Segment Start: The input

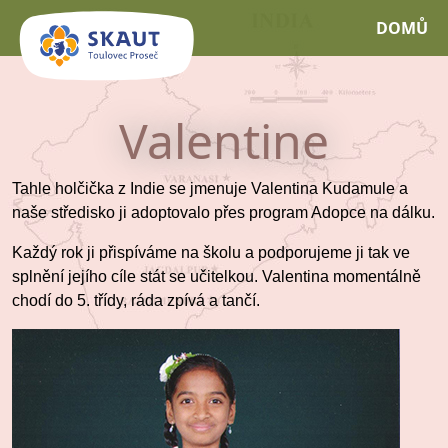
DOMŮ
Valentine
Tahle holčička z Indie se jmenuje Valentina Kudamule a
naše středisko ji adoptovalo přes program Adopce na dálku.
Každý rok ji přispíváme na školu a podporujeme ji tak ve
splnění jejího cíle stát se učitelkou. Valentina momentálně
chodí do 5. třídy, ráda zpívá a tančí.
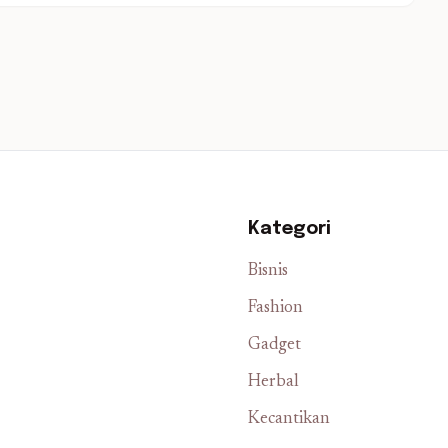
Kategori
Bisnis
Fashion
Gadget
Herbal
Kecantikan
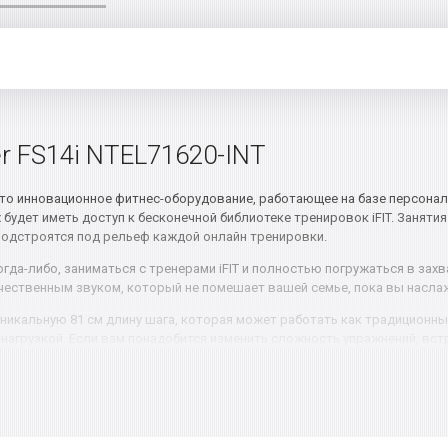
er FS14i NTEL71620-INT
то инновационное фитнес-оборудование, работающее на базе персональны
будет иметь доступ к бесконечной библиотеке тренировок iFIT. Занятия
подстроятся под рельеф каждой онлайн тренировки.
огда-либо, заниматься с тренерами iFIT и полностью погружаться в за
ачественным звуком, который не помешает вашей семье, пока вы насл
т уникальную 81 см длину шага, которая может работать как традицион
ой нагрузкой. Если вам понадобится изменить сложность упражнений, в
ие и наклон во время тренировки.
, когда вы вернетесь на следующую тренировку. Кроме того, две рукоят
ости для полноценной и максимально эффективной домашней тренировк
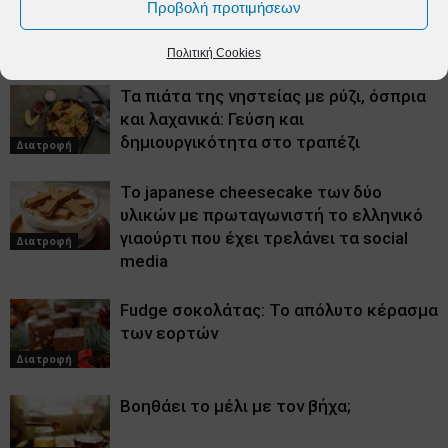
Προβολή προτιμήσεων
ΠΑΡΟΜΟΙΑ ΑΡΘΡΑ
ΠΕΡΙΣΣΟΤΕΡΑ ΑΠΟ ΤΟΝ ΔΗΜΙΟΥΡΓΟ
Πολιτική Cookies
Τα πιάτα της νηστείας με ρύζι, όσπρια
και λαχανικά: Γεύση και
δημιουργικότητα στο τραπέζι
Διατροφή
Το japanese cheesecake των δύο
υλικών με πρωταγωνιστή το ελληνικό
γιαούρτι που έχει τρελάνει τα social
Διατροφή
media
Fudge σοκολάτας: Το απόλυτο κέρασμα
των εορτών
Διατροφή
Βοηθάει το μέλι με τον βήχα;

Segment End: The input

**Exercise details:** Return the text of all the items above word for word, leaving out the pictures.

**Reply to the exercise:**
DOMŮ
Valentine
Tahle holčička z Indie se jmenuje Valentina Kudamule a
naše středisko ji adoptovalo přes program Adopce na dálku.
Každý rok ji přispíváme na školu a podporujeme ji tak ve
splnění jejího cíle stát se učitelkou. Valentina momentálně
chodí do 5. třídy, ráda zpívá a tančí.
Kategori
Bisnis
Fashion
Gadget
Herbal
Kecantikan
er FS14i NTEL71620-INT
то инновационное фитнес-оборудование, работающее на базе персональны
будет иметь доступ к бесконечной библиотеке тренировок iFIT. Занятия
подстроятся под рельеф каждой онлайн тренировки.
огда-либо, заниматься с тренерами iFIT и полностью погружаться в за
ачественным звуком, который не помешает вашей семье, пока вы насл
т уникальную 81 см длину шага, которая может работать как традицион
ой нагрузкой. Если вам понадобится изменить сложность упражнений, в
ие и наклон во время тренировки.
, когда вы вернетесь на следующую тренировку. Кроме того, две рукоят
ости для полноценной и максимально эффективной домашней тренировк
Προβολή προτιμήσεων
ΠΑΡΟΜΟΙΑ ΑΡΘΡΑ
ΠΕΡΙΣΣΟΤΕΡΑ ΑΠΟ ΤΟΝ ΔΗΜΙΟΥΡΓΟ
Πολιτική Cookies
Τα πιάτα της νηστείας με ρύζι, όσπρια
και λαχανικά: Γεύση και
δημιουργικότητα στο τραπέζι
Διατροφή
Το japanese cheesecake των δύο
υλικών με πρωταγωνιστή το ελληνικό
γιαούρτι που έχει τρελάνει τα social
Διατροφή
media
Fudge σοκολάτας: Το απόλυτο κέρασμα
των εορτών
Διατροφή
Βοηθάει το μέλι με τον βήχα;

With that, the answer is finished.